Document text:
- Opening Delimiter -
Review: Comet Lake Paints a Target on AMD’s Matisse
Today, after no small amount of speculation as to its overall performance and power consumption, the Intel Core i9-10900K and associated rest of the 10th Generation desktop family are up for review. It’s a significant moment for Intel, given the dominant position AMD has seized in the desktop market as a whole.
In the three years since AMD launched its first-generation Ryzen CPUs, AMD and Intel have established a response pattern with each other. When AMD took the lead with the Ryzen 1800X, Intel responded with the Core i7-8700K — a six-core CPU with performance strong enough to take the overall performance crown back from the eight-core Ryzen 7 1800X.
Then, in 2018, we saw the 2700X take back the overall performance crown from the 8700K. “Not a problem,” said Intel, unleashing the Core i9-9900K, an eight-core CPU at a substantially higher price, but with some significant performance chops of its own. Then, last summer, AMD launched the new Ryzen 3000 family of CPUs on 7nm… and Intel held its fire. While the two companies tangled in the HEDT segment last year, with Intel slashing prices and AMD launching new 32-core CPUs, things on the ordinary consumer desktop front have been relatively quiescent.
Well. They have until now. This is where the new CPUs come in, at least in theory.
For most of the last year, AMD had has a lead on Intel in terms of power consumption (though this varies somewhat based on chipset), total number of CPU cores, performance per dollar, and, in many workloads, absolute performance. Intel’s long pause on 14nm has made it progressively harder for the company to compete against AMD’s advancing microarchitecture and process node transitions.
- Closing Delimiter -
Task A: Recast the records as a numbered list, leaving out blank lines, covering everything from the start of the records down to the line containing "Reading left to right, extract".

Recorded data:
- Opening Delimiter -
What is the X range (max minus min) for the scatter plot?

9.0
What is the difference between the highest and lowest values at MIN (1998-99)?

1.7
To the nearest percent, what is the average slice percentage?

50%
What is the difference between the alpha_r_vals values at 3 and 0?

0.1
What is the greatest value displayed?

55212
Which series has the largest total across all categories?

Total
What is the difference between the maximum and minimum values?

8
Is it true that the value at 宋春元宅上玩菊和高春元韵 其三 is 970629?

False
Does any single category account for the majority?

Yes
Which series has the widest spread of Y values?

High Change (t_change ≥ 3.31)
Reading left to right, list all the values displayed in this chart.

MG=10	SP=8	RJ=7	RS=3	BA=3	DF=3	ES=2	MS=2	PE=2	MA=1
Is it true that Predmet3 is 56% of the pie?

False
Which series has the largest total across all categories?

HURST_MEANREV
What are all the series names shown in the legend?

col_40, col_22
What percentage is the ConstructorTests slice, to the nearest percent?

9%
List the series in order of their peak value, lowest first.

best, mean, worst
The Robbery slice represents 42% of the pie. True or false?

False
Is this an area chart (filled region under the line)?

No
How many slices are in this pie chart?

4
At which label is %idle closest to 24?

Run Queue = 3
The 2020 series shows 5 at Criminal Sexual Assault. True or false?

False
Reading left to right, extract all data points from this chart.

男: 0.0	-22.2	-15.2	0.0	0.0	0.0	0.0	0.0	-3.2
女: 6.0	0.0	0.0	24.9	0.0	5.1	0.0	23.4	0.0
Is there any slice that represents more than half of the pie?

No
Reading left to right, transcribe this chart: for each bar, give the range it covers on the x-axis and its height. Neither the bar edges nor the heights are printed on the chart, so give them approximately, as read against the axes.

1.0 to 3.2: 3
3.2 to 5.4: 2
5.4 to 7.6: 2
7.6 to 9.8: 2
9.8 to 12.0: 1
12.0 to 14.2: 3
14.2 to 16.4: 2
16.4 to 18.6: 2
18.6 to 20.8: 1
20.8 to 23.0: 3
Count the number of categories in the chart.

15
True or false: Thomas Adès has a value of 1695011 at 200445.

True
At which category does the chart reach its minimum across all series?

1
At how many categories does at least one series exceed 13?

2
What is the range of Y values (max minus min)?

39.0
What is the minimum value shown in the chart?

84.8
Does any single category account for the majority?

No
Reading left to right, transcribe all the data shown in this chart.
- Closing Delimiter -
Task B: From the review of Comet Lake and AMD's Matisse, print everything from "Then, in 2018, we" down to "least in theory." without changing a word.

Answer A:
1. What is the X range (max minus min) for the scatter plot?
2. 9.0
3. What is the difference between the highest and lowest values at MIN (1998-99)?
4. 1.7
5. To the nearest percent, what is the average slice percentage?
6. 50%
7. What is the difference between the alpha_r_vals values at 3 and 0?
8. 0.1
9. What is the greatest value displayed?
10. 55212
11. Which series has the largest total across all categories?
12. Total
13. What is the difference between the maximum and minimum values?
14. 8
15. Is it true that the value at 宋春元宅上玩菊和高春元韵 其三 is 970629?
16. False
17. Does any single category account for the majority?
18. Yes
19. Which series has the widest spread of Y values?
20. High Change (t_change ≥ 3.31)
21. Reading left to right, list all the values displayed in this chart.
22. MG=10	SP=8	RJ=7	RS=3	BA=3	DF=3	ES=2	MS=2	PE=2	MA=1
23. Is it true that Predmet3 is 56% of the pie?
24. False
25. Which series has the largest total across all categories?
26. HURST_MEANREV
27. What are all the series names shown in the legend?
28. col_40, col_22
29. What percentage is the ConstructorTests slice, to the nearest percent?
30. 9%
31. List the series in order of their peak value, lowest first.
32. best, mean, worst
33. The Robbery slice represents 42% of the pie. True or false?
34. False
35. Is this an area chart (filled region under the line)?
36. No
37. How many slices are in this pie chart?
38. 4
39. At which label is %idle closest to 24?
40. Run Queue = 3
41. The 2020 series shows 5 at Criminal Sexual Assault. True or false?
42. False
43. Reading left to right, extract all data points from this chart.

Answer B:
Then, in 2018, we saw the 2700X take back the overall performance crown from the 8700K. “Not a problem,” said Intel, unleashing the Core i9-9900K, an eight-core CPU at a substantially higher price, but with some significant performance chops of its own. Then, last summer, AMD launched the new Ryzen 3000 family of CPUs on 7nm… and Intel held its fire. While the two companies tangled in the HEDT segment last year, with Intel slashing prices and AMD launching new 32-core CPUs, things on the ordinary consumer desktop front have been relatively quiescent.
Well. They have until now. This is where the new CPUs come in, at least in theory.